What is expected: Provide the material again, with every line intact and exact.

Data for review:
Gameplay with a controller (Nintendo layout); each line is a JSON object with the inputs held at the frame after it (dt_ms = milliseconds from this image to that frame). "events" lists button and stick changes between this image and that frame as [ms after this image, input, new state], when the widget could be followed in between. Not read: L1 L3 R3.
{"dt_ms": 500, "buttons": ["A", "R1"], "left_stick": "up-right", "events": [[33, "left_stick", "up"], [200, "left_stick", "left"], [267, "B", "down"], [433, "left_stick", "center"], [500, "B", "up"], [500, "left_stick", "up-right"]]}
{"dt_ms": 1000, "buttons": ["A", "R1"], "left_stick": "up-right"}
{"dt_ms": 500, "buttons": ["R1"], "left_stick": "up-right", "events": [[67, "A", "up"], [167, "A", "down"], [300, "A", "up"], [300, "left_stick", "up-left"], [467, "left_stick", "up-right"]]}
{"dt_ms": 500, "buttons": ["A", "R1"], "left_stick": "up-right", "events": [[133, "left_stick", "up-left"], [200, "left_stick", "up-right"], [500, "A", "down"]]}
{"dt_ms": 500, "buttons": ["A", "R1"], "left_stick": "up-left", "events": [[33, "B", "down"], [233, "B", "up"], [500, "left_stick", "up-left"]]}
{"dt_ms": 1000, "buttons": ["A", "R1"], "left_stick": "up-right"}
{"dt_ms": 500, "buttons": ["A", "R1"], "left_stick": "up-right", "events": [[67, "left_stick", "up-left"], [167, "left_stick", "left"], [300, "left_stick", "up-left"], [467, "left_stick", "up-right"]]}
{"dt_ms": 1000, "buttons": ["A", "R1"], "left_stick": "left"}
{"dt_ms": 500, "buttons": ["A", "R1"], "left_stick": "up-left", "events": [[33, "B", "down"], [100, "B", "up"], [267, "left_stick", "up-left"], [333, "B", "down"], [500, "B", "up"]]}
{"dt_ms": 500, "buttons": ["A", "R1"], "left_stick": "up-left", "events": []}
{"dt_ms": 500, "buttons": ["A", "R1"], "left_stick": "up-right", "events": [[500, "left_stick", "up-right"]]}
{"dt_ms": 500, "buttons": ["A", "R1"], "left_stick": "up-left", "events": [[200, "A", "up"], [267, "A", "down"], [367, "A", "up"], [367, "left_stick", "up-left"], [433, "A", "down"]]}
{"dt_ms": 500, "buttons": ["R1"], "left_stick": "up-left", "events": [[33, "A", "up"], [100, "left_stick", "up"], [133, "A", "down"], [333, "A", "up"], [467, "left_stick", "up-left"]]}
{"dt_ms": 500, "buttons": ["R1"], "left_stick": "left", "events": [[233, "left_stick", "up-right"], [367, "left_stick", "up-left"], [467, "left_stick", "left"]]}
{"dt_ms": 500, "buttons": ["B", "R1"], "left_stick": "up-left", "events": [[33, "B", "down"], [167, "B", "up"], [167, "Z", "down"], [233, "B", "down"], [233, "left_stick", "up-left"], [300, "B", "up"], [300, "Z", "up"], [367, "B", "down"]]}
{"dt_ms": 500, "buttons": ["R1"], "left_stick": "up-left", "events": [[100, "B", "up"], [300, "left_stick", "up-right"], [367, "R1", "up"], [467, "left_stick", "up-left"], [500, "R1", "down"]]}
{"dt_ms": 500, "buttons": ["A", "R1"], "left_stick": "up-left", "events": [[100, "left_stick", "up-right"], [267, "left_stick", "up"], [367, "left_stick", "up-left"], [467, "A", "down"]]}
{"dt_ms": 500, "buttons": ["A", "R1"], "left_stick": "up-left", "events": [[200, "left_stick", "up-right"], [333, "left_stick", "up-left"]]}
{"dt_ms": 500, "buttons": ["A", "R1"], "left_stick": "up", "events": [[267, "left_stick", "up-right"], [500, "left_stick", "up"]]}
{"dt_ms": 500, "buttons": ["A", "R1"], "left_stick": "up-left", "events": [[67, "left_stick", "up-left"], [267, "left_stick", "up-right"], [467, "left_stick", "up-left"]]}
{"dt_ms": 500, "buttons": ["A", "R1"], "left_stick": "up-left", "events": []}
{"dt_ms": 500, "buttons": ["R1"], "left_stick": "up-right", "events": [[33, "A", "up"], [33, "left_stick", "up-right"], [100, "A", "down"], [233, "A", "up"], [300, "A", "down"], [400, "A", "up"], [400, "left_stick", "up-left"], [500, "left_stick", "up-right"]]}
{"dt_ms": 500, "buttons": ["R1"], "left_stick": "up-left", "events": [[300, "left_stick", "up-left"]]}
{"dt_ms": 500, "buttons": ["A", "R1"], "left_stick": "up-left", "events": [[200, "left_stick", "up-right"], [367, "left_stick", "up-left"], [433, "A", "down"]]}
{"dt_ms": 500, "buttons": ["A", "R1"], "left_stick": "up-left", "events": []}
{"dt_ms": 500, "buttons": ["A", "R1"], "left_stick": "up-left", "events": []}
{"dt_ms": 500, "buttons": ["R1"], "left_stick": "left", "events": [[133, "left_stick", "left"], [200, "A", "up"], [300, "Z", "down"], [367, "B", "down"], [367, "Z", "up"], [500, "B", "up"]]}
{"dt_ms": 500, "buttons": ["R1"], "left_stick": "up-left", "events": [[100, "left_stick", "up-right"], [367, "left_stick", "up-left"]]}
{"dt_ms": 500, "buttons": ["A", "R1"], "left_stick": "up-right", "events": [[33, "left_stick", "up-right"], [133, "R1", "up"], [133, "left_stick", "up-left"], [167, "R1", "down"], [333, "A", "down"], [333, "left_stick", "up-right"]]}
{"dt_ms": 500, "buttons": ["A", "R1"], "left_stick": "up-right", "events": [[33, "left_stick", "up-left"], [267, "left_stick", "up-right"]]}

Reply:
Gameplay with a controller (Nintendo layout); each line is a JSON object with the inputs held at the frame after it (dt_ms = milliseconds from this image to that frame). "events" lists button and stick changes between this image and that frame as [ms after this image, input, new state], when the widget could be followed in between. Not read: L1 L3 R3.
{"dt_ms": 500, "buttons": ["A", "R1"], "left_stick": "up-right", "events": [[33, "left_stick", "up"], [200, "left_stick", "left"], [267, "B", "down"], [433, "left_stick", "center"], [500, "B", "up"], [500, "left_stick", "up-right"]]}
{"dt_ms": 1000, "buttons": ["A", "R1"], "left_stick": "up-right"}
{"dt_ms": 500, "buttons": ["R1"], "left_stick": "up-right", "events": [[67, "A", "up"], [167, "A", "down"], [300, "A", "up"], [300, "left_stick", "up-left"], [467, "left_stick", "up-right"]]}
{"dt_ms": 500, "buttons": ["A", "R1"], "left_stick": "up-right", "events": [[133, "left_stick", "up-left"], [200, "left_stick", "up-right"], [500, "A", "down"]]}
{"dt_ms": 500, "buttons": ["A", "R1"], "left_stick": "up-left", "events": [[33, "B", "down"], [233, "B", "up"], [500, "left_stick", "up-left"]]}
{"dt_ms": 1000, "buttons": ["A", "R1"], "left_stick": "up-right"}
{"dt_ms": 500, "buttons": ["A", "R1"], "left_stick": "up-right", "events": [[67, "left_stick", "up-left"], [167, "left_stick", "left"], [300, "left_stick", "up-left"], [467, "left_stick", "up-right"]]}
{"dt_ms": 1000, "buttons": ["A", "R1"], "left_stick": "left"}
{"dt_ms": 500, "buttons": ["A", "R1"], "left_stick": "up-left", "events": [[33, "B", "down"], [100, "B", "up"], [267, "left_stick", "up-left"], [333, "B", "down"], [500, "B", "up"]]}
{"dt_ms": 500, "buttons": ["A", "R1"], "left_stick": "up-left", "events": []}
{"dt_ms": 500, "buttons": ["A", "R1"], "left_stick": "up-right", "events": [[500, "left_stick", "up-right"]]}
{"dt_ms": 500, "buttons": ["A", "R1"], "left_stick": "up-left", "events": [[200, "A", "up"], [267, "A", "down"], [367, "A", "up"], [367, "left_stick", "up-left"], [433, "A", "down"]]}
{"dt_ms": 500, "buttons": ["R1"], "left_stick": "up-left", "events": [[33, "A", "up"], [100, "left_stick", "up"], [133, "A", "down"], [333, "A", "up"], [467, "left_stick", "up-left"]]}
{"dt_ms": 500, "buttons": ["R1"], "left_stick": "left", "events": [[233, "left_stick", "up-right"], [367, "left_stick", "up-left"], [467, "left_stick", "left"]]}
{"dt_ms": 500, "buttons": ["B", "R1"], "left_stick": "up-left", "events": [[33, "B", "down"], [167, "B", "up"], [167, "Z", "down"], [233, "B", "down"], [233, "left_stick", "up-left"], [300, "B", "up"], [300, "Z", "up"], [367, "B", "down"]]}
{"dt_ms": 500, "buttons": ["R1"], "left_stick": "up-left", "events": [[100, "B", "up"], [300, "left_stick", "up-right"], [367, "R1", "up"], [467, "left_stick", "up-left"], [500, "R1", "down"]]}
{"dt_ms": 500, "buttons": ["A", "R1"], "left_stick": "up-left", "events": [[100, "left_stick", "up-right"], [267, "left_stick", "up"], [367, "left_stick", "up-left"], [467, "A", "down"]]}
{"dt_ms": 500, "buttons": ["A", "R1"], "left_stick": "up-left", "events": [[200, "left_stick", "up-right"], [333, "left_stick", "up-left"]]}
{"dt_ms": 500, "buttons": ["A", "R1"], "left_stick": "up", "events": [[267, "left_stick", "up-right"], [500, "left_stick", "up"]]}
{"dt_ms": 500, "buttons": ["A", "R1"], "left_stick": "up-left", "events": [[67, "left_stick", "up-left"], [267, "left_stick", "up-right"], [467, "left_stick", "up-left"]]}
{"dt_ms": 500, "buttons": ["A", "R1"], "left_stick": "up-left", "events": []}
{"dt_ms": 500, "buttons": ["R1"], "left_stick": "up-right", "events": [[33, "A", "up"], [33, "left_stick", "up-right"], [100, "A", "down"], [233, "A", "up"], [300, "A", "down"], [400, "A", "up"], [400, "left_stick", "up-left"], [500, "left_stick", "up-right"]]}
{"dt_ms": 500, "buttons": ["R1"], "left_stick": "up-left", "events": [[300, "left_stick", "up-left"]]}
{"dt_ms": 500, "buttons": ["A", "R1"], "left_stick": "up-left", "events": [[200, "left_stick", "up-right"], [367, "left_stick", "up-left"], [433, "A", "down"]]}
{"dt_ms": 500, "buttons": ["A", "R1"], "left_stick": "up-left", "events": []}
{"dt_ms": 500, "buttons": ["A", "R1"], "left_stick": "up-left", "events": []}
{"dt_ms": 500, "buttons": ["R1"], "left_stick": "left", "events": [[133, "left_stick", "left"], [200, "A", "up"], [300, "Z", "down"], [367, "B", "down"], [367, "Z", "up"], [500, "B", "up"]]}
{"dt_ms": 500, "buttons": ["R1"], "left_stick": "up-left", "events": [[100, "left_stick", "up-right"], [367, "left_stick", "up-left"]]}
{"dt_ms": 500, "buttons": ["A", "R1"], "left_stick": "up-right", "events": [[33, "left_stick", "up-right"], [133, "R1", "up"], [133, "left_stick", "up-left"], [167, "R1", "down"], [333, "A", "down"], [333, "left_stick", "up-right"]]}
{"dt_ms": 500, "buttons": ["A", "R1"], "left_stick": "up-right", "events": [[33, "left_stick", "up-left"], [267, "left_stick", "up-right"]]}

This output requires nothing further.